Simple robust two-stage estimation and inference for generalized impulse responses and multi-horizon causality

TL;DR

This paper proposes a new two-stage estimation method for generalized impulse responses that improves accuracy and robustness over traditional least squares, especially in non-stationary data and large horizons, with applications to economic causality.

Contribution

The paper introduces a novel two-stage estimation and inference procedure for GIRs that enhances efficiency and robustness, avoiding serial correlation corrections and accommodating growing horizons.

Findings

Outperforms LS in simulations

Robust covariance estimates improve inference

Reveals short- and long-term effects of economic uncertainty

Abstract

This paper introduces a novel two-stage estimation and inference procedure for generalized impulse responses (GIRs). GIRs encompass all coefficients in a multi-horizon linear projection model of future outcomes of y on lagged values (Dufour and Renault, 1998), which include the Sims' impulse response. The conventional use of Least Squares (LS) with heteroskedasticity- and autocorrelation-consistent covariance estimation is less precise and often results in unreliable finite sample tests, further complicated by the selection of bandwidth and kernel functions. Our two-stage method surpasses the LS approach in terms of estimation efficiency and inference robustness.

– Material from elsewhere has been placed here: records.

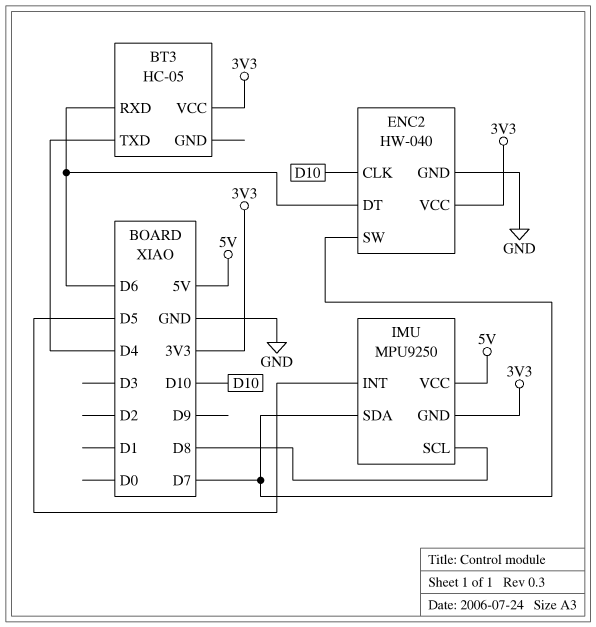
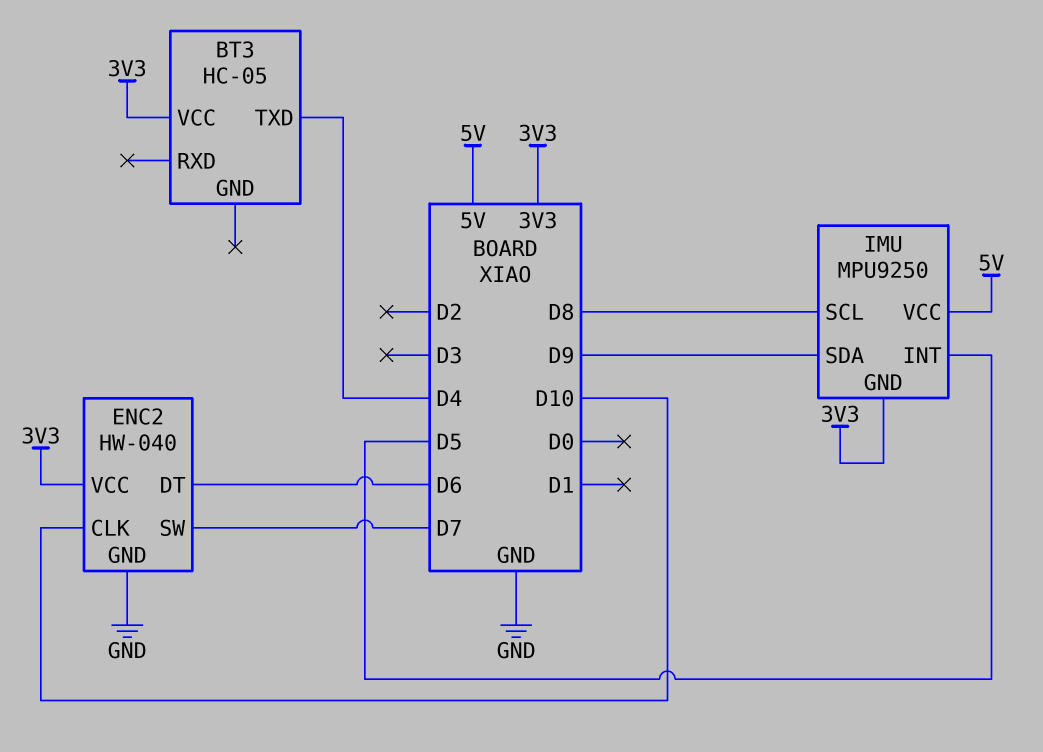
BT3 pin RXD: D6 -> none
IMU pin SDA: D7 -> D9

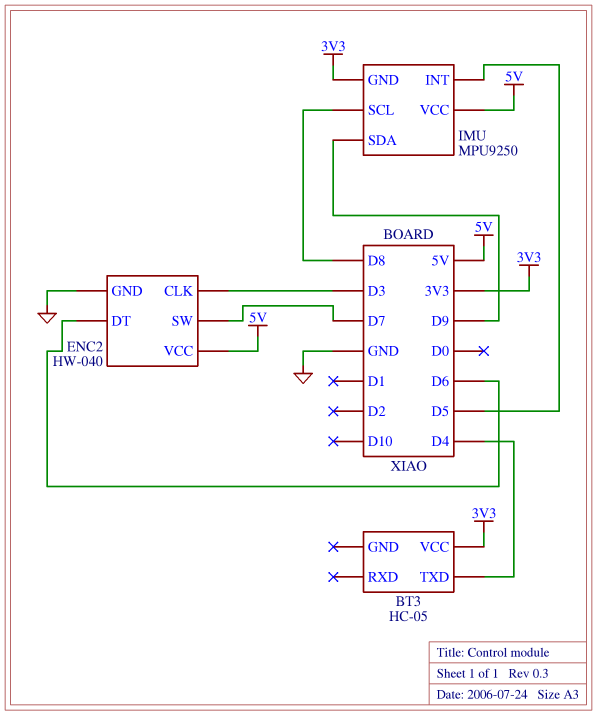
ENC2 pin CLK: D10 -> D3
ENC2 pin VCC: 3V3 -> 5V

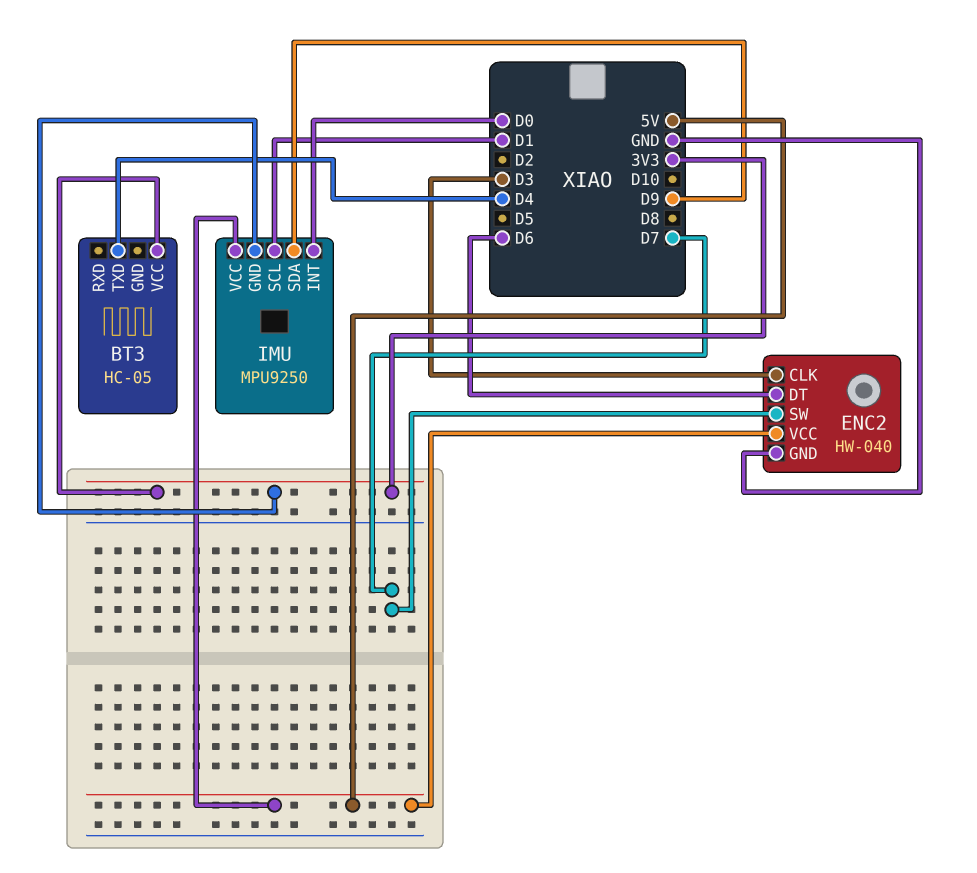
IMU pin INT: D5 -> D0
IMU pin SCL: D8 -> D1

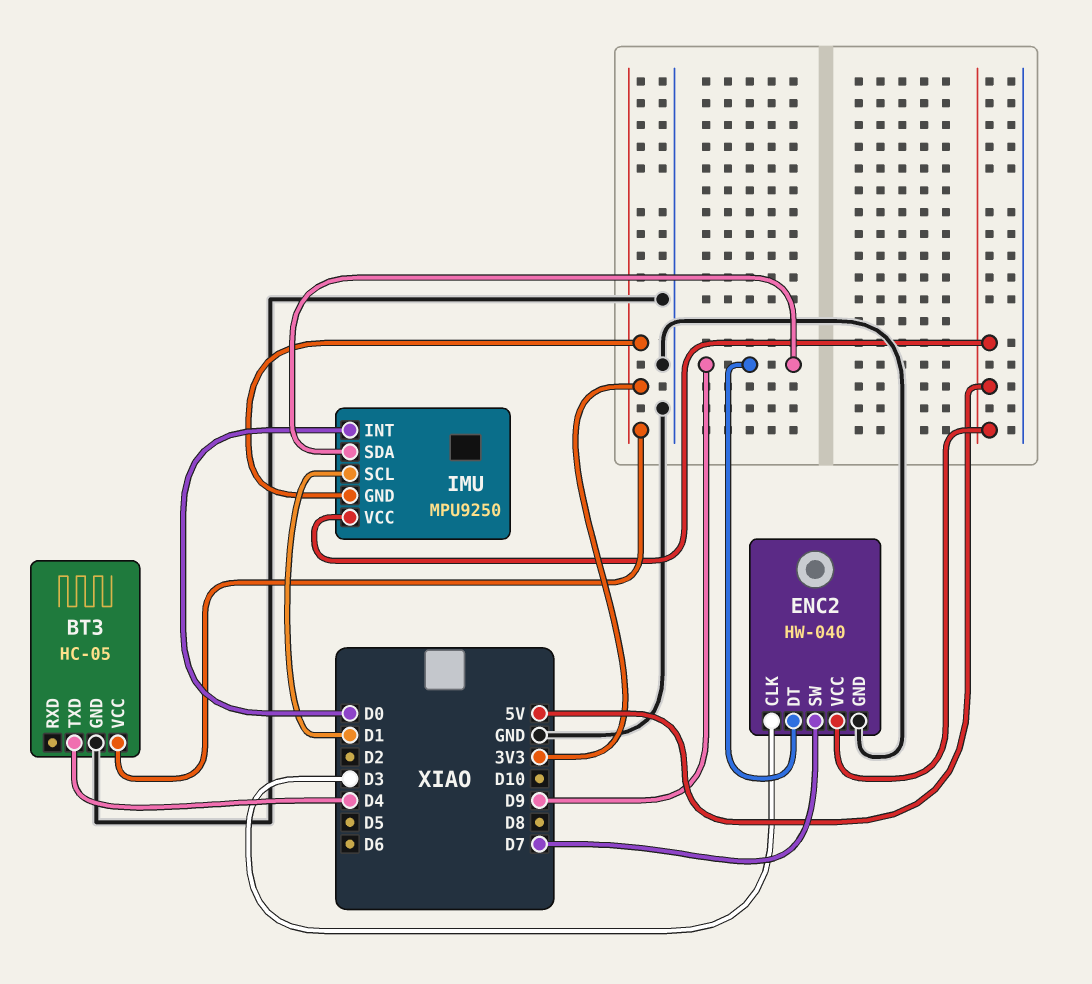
BT3 pin GND: none -> GND
ENC2 pin DT: D6 -> D9

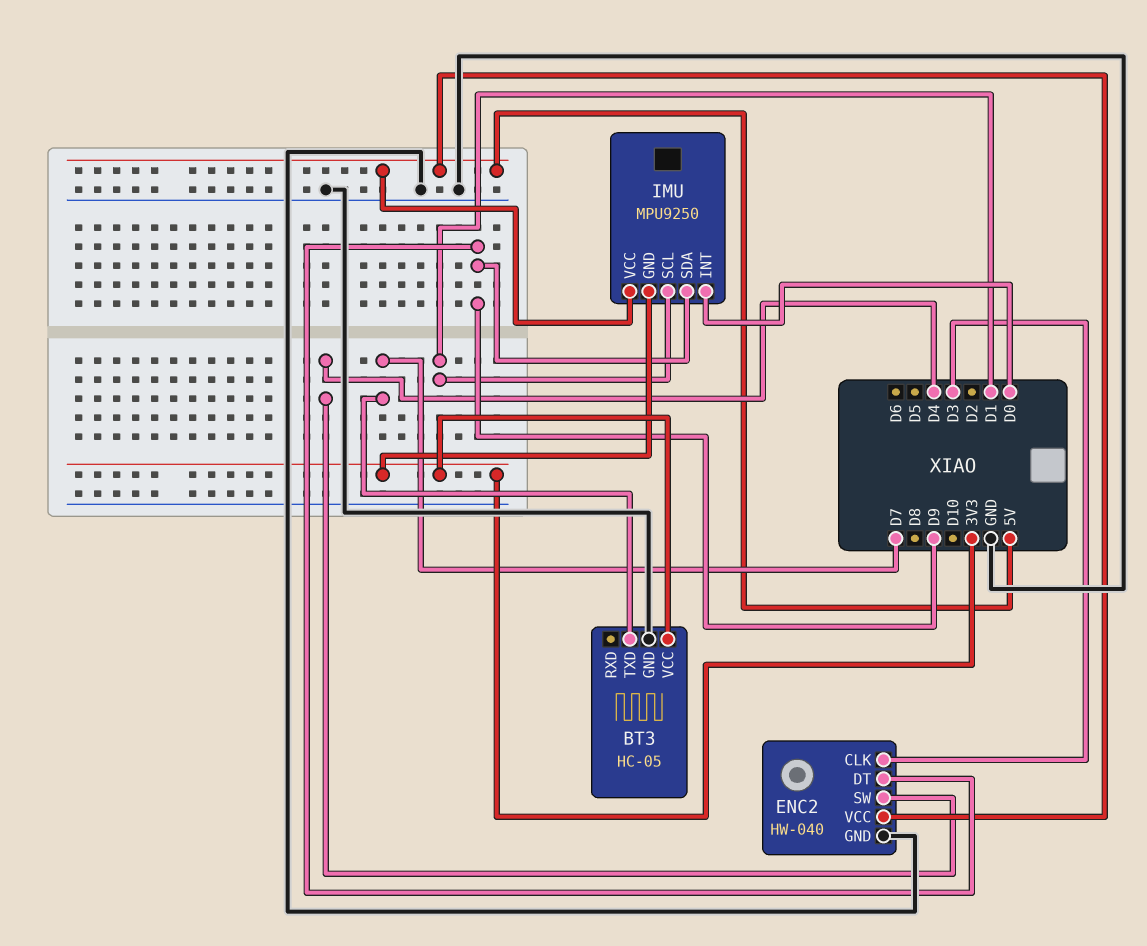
BT3 pin TXD: D4 -> D7
ENC2 pin SW: D7 -> D4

The robustness stems from our proposed covariance matrix estimates, which eliminate the need to correct for serial correlation in the multi-horizon projection residuals. Our method accommodates non-stationary data and allows the projection horizon to grow with sample size. Monte Carlo simulations demonstrate our two-stage method outperforms the LS method. We apply the two-stage method to investigate the GIRs, implement multi-horizon Granger causality test, and find that economic uncertainty exerts both short-run (1-3 months) and long-run (30 months) effects on economic activities.